Earlier diagnosis and strict diets improve the survival rate and clinical course of long‐chain 3‐hydroxyacyl‐CoA dehydrogenase deficiency
Author(s) -
Immonen Tuuli,
Turanlahti Maila,
Paganus Aila,
Keskinen Päivi,
Tyni Tiina,
Lapatto Risto
Publication year - 2016
Publication title -
acta paediatrica
Language(s) - English
Resource type - Journals
SCImago Journal Rank - 0.772
H-Index - 115
eISSN - 1651-2227
pISSN - 0803-5253
DOI - 10.1111/apa.13313
Subject(s) - medicine , dehydrogenase , pediatrics , chain (unit) , gastroenterology , physiology , biochemistry , enzyme , chemistry , physics , astronomy
Abstract Aim Long‐chain 3‐hydroxyacyl‐CoA dehydrogenase deficiency ( LCHADD ) is a severe metabolic disease that, without treatment, often leads to premature death or serious handicap.
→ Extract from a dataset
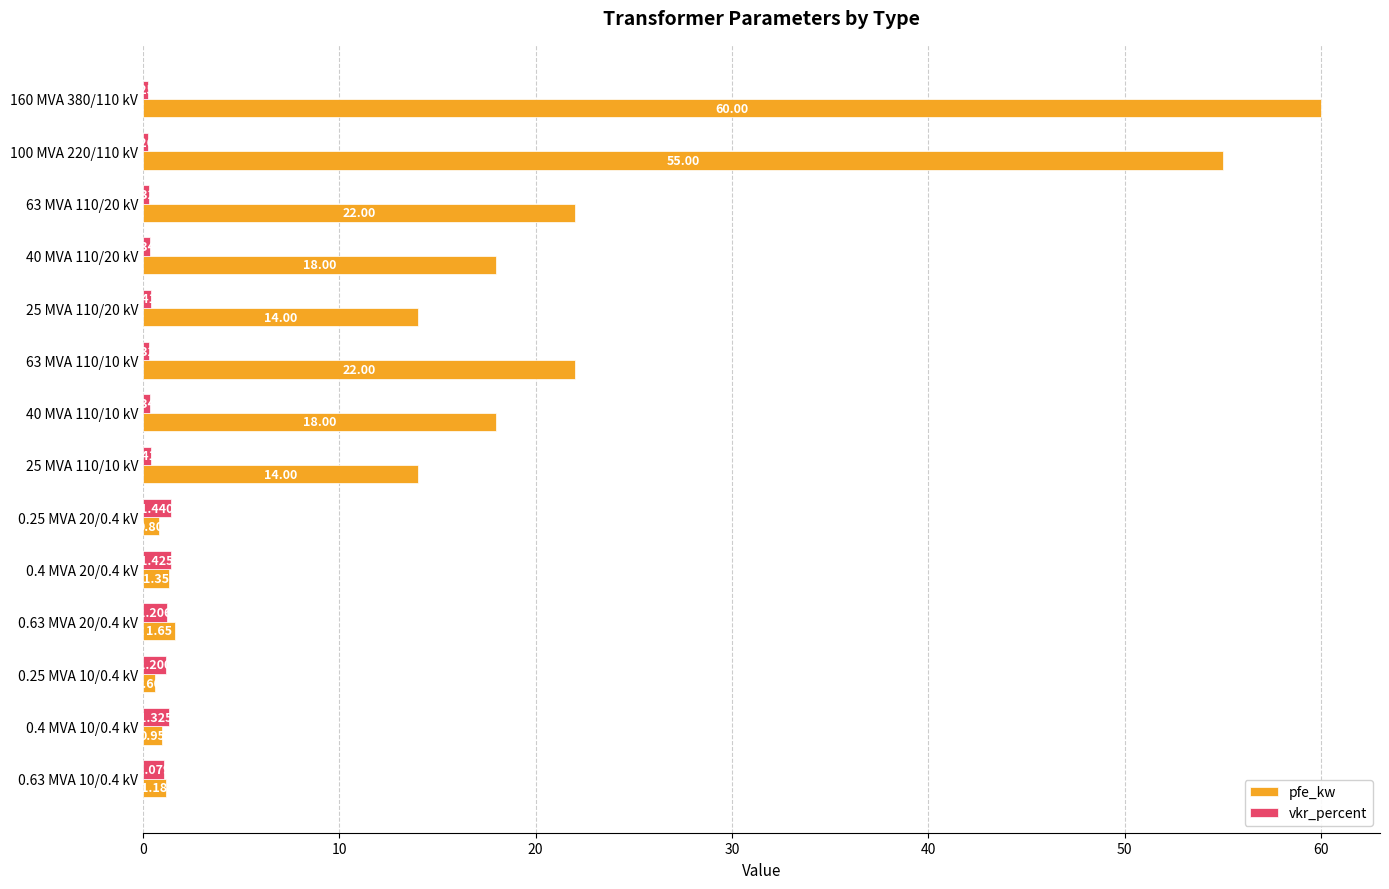

What is the difference between the maximum and minimum values in the pfe_kw series?

59.4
The aim of this study was to evaluate the clinical course of LCHADD with the homozygous 1528G>C (E510Q) mutation when patients underwent strict dietary treatment. Methods From 1997 to 2010, 16 patients with LCHADD were diagnosed in Finland. They were followed up, and data were prospectively collected as they emerged. Clinical data before diagnosis were retrospectively collected from hospital records. This cohort was compared with an earlier cohort of patients diagnosed from 1976 to 1996. Results The disease presented from birth to five months of age with failure to thrive, hypotonia, hepatomegaly, metabolic acidosis, cardiomyopathy and hypoketotic hypoglycaemia. In this cohort, the therapeutic delay was 0–30 days and the survival rate at the end of the study was 62.5% compared with 10‐year survival rate of 14.3% for the earlier cohort. The survivors were in good overall condition, but some of them had developed mild retinopathy or mild neuropathy. Conclusion Earlier diagnosis and stricter dietary regimes improved the survival rates and clinical course of patients with LCHADD in Finland. However, improvements in therapy are still needed to prevent the development of long‐term complications, such as retinopathy and neuropathy.